Sustainable palm oil is certified by the Roundtable on Sustainable Palm Oil (RSPO), according to specific criteria. The roundtable was established in 2004 to better oversee the industry. The RSPO criteria require that no primary forests or areas, which contain significant concentrations of biodiversity, are cleared. Sustainable growers must reduce their use of pesticides and fires and abide by local and international labor standards in managing their workers fairly. They also must treat the communities around their plantations with respect by consulting with local leaders before they develop new plantations

Since 2013, when the Food and Drug Administration banned partially hydrogenated oils, (a huge source of trans fats) demand for versatile and inexpensive palm oil has boomed. Now palm oil is everywhere—in ice cream, chocolates, biscuits, lipsticks, toothpaste, soap detergents, even cosmetics. In fact, palm oil is now in about half of all consumer goods and may be best known for being an ingredient in candy.

That’s right—it’s Halloween and a prime time to purchase candy for those little ghouls and goblins who come trick or treating.   

Halloween shopping guide Halloween shopping guide

Then, what can we do?  Here are a few simple ideas for helping save orangutans and other wildlife threatened by unsustainable palm oil:

  •  When purchasing Halloween or other holiday candy, use the helpful resource on the Saint Louis Zoo’s website to choose orangutan-friendly candy - Halloween Palm Oil Guide
  • Link to the free app from the Cheyenne Mountain Zoo to help make shopping for sustainable palm oil-friendly products easy by scanning the barcode on a product to learn whether it contains sustainable palm oil -Palm-Oil Crisis Resource Kit. 
  •  Take the same approach we are at the Saint Louis Zoo, and change one product at a time.  As you run out of a product that uses unsustainable palm oil, use the app to help locate an orangutan-friendly alternative, and make the change to sustainable palm oil one product at a time. 
  • Share this information with your friends and family so together we can do even more to help save orangutans and so many other species.  

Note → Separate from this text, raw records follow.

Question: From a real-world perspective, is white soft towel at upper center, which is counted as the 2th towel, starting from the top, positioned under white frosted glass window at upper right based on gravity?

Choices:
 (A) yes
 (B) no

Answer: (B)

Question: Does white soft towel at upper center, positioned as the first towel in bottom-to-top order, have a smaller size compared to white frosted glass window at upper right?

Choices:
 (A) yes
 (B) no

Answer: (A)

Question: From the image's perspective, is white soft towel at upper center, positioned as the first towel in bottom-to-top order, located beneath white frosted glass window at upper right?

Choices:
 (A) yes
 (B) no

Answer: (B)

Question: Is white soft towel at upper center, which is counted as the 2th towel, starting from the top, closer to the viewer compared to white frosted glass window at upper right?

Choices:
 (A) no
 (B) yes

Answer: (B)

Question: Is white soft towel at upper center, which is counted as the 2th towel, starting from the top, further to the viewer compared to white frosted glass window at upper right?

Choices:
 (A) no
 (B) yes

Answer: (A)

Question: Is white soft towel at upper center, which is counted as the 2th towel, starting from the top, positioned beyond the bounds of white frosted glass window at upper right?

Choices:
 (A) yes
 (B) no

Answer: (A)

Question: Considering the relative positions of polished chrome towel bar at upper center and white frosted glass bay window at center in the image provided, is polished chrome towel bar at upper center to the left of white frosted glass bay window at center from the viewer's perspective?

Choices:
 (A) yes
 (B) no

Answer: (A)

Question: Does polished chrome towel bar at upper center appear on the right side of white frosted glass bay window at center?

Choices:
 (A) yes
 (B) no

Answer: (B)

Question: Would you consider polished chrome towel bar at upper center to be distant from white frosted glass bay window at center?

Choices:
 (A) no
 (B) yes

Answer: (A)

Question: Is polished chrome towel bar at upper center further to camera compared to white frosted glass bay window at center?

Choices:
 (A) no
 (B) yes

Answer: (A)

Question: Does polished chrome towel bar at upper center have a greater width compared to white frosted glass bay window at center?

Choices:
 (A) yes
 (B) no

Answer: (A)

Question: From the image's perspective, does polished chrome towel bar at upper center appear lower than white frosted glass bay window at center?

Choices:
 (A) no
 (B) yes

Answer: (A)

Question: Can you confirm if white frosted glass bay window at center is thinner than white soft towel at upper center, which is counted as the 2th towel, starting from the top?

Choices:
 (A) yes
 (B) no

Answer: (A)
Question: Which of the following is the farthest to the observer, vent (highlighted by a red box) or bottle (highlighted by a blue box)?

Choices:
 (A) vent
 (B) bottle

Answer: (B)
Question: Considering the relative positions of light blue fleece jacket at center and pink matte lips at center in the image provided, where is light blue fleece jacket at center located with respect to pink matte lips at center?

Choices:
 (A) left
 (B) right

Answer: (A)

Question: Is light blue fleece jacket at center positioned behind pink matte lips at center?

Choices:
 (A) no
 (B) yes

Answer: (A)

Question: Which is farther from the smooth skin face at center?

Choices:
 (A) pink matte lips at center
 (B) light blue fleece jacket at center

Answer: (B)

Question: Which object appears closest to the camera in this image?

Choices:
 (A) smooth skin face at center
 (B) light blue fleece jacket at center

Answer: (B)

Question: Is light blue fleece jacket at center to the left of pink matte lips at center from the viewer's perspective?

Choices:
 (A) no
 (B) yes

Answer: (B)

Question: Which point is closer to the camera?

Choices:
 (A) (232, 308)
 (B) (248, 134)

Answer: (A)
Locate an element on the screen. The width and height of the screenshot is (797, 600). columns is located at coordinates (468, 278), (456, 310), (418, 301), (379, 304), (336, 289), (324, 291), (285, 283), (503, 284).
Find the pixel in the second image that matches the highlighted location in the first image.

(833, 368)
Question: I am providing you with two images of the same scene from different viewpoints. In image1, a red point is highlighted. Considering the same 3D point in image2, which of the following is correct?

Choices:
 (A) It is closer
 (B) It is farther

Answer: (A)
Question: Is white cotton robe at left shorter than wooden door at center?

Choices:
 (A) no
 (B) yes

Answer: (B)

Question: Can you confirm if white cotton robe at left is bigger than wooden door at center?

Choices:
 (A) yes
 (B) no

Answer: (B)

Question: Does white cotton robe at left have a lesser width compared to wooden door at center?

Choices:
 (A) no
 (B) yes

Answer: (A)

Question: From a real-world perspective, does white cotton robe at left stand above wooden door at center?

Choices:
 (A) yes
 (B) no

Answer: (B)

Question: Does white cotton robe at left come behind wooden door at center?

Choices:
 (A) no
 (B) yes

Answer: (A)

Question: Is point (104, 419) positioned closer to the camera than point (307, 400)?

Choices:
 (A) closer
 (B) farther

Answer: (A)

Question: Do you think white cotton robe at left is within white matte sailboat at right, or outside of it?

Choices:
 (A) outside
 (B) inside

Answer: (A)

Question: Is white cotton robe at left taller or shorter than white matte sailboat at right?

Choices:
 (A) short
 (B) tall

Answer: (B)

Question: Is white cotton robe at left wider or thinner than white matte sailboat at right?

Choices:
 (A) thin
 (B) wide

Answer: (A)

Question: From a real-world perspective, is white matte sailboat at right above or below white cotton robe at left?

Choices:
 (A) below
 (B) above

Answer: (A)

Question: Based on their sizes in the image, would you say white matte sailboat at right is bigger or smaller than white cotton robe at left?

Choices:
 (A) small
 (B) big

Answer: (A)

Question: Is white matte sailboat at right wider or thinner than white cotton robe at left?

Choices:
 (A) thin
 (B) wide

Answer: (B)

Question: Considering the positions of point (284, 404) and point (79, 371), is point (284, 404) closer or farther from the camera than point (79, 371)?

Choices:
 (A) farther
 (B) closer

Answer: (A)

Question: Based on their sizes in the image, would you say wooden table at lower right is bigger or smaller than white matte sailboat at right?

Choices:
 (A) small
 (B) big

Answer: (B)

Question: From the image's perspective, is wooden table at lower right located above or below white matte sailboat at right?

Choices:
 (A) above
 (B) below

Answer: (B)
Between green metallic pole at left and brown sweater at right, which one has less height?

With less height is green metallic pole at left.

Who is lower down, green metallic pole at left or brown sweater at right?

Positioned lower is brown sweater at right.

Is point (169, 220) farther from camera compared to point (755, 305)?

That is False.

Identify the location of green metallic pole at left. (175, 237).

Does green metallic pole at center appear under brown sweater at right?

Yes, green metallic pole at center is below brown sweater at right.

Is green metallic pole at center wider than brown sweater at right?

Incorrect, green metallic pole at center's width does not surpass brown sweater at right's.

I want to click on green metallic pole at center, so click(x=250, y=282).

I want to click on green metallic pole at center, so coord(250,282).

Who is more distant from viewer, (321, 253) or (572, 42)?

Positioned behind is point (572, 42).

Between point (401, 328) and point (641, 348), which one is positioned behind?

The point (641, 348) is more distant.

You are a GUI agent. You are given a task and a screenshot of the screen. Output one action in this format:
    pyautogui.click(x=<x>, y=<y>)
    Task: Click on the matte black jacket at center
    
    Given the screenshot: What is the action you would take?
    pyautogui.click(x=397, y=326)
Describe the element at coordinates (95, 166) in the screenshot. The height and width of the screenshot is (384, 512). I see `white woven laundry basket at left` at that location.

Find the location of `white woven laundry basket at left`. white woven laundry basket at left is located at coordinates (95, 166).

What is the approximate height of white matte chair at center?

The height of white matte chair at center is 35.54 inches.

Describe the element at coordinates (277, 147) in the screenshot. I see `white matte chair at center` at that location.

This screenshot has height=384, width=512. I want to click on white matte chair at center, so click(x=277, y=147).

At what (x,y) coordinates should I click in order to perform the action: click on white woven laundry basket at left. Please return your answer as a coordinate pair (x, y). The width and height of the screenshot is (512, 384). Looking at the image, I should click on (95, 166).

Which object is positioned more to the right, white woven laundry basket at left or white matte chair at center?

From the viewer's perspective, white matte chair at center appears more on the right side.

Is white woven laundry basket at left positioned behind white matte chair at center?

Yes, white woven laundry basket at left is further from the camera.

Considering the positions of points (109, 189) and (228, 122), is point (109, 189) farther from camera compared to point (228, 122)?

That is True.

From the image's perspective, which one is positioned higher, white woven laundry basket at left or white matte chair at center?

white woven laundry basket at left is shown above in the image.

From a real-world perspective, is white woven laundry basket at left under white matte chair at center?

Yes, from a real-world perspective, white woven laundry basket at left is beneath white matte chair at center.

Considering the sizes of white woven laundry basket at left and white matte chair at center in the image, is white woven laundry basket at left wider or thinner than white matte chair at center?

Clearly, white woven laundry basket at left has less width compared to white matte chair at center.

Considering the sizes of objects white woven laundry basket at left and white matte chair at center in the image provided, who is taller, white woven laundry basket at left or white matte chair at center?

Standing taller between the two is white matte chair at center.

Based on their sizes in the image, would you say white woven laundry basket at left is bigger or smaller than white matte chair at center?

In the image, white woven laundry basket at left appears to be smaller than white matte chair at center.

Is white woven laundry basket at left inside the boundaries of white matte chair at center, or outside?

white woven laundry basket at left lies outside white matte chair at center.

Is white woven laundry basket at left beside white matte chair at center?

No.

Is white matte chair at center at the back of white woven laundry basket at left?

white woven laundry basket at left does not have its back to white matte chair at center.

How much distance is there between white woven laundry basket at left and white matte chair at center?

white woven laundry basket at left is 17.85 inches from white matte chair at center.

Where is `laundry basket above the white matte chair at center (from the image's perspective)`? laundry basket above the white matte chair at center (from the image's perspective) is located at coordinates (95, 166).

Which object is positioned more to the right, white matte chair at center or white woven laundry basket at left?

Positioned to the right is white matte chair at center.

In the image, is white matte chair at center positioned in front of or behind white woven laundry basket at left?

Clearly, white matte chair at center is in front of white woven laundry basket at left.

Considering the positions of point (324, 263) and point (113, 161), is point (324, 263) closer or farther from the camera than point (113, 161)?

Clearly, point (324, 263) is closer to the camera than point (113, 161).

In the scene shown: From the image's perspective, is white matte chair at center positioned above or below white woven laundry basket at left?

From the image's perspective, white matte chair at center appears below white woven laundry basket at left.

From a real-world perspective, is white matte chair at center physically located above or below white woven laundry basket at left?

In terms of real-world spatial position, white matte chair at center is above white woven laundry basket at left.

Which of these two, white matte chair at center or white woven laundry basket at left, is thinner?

At the Saint Louis Zoo, our Palm Oil Task Force has been working to insure that as many products as possible come from manufacturers who use only sustainable palm oil.  In 2014, the Zoo’s staff helped inventory every consumable product from fish food to ice cream bars to bathroom soap. A spreadsheet lists more than 600 items. Task force members are working to make sure the goods the Zoo uses are orangutan-friendly whenever possible. We are continuing to improve all the time. 

Palm oil signage in River's Edge Palm oil signage in River's Edge

The candy distributed at special events, such as this month’s Spooky Saturday and Boo at the Zoo, and at Wild Lights over the holidays, has been orangutan-friendly for the past few years.  The Zoo has also added educational signs to increase palm oil awareness.

The Zoo's WildCare Institute also offers help for orangutans by supporting Hutan, a grassroots nonprofit organization working to build innovative approaches to conserve orangutan and other wildlife populations in the forests of Sabah. In 1998, Hutan set up the Kinabatangan Orangutan Conservation Programme, which has long conducted high quality research and conservation activities in Sabah, one of two Malaysian states on the island of Borneo; which is one of the two countries where orangutans live in the wild.

Ginger Ginger

To get inspired to help, all you need to do is visit the Zoo to check out our own orangutan family:  Merah and her daughters, Ginger and Rubih, and male Cinta can be found in either the Zoo's indoor habitat in Jungle of the Apes or in the outdoor habitat at Fragile Forest. Merah made history when she gave birth to Ginger in December 2014. Among all of North America’s institutions working together to save this species, Merah, at age 45, set a record as the oldest female orangutan to conceive and have a surviving offspring she is rearing.  Ginger was the fifth baby for Merah, who is the grandmother of two and the great-grandmother of one.

Help save the Gingers of the future by buying sustainable products.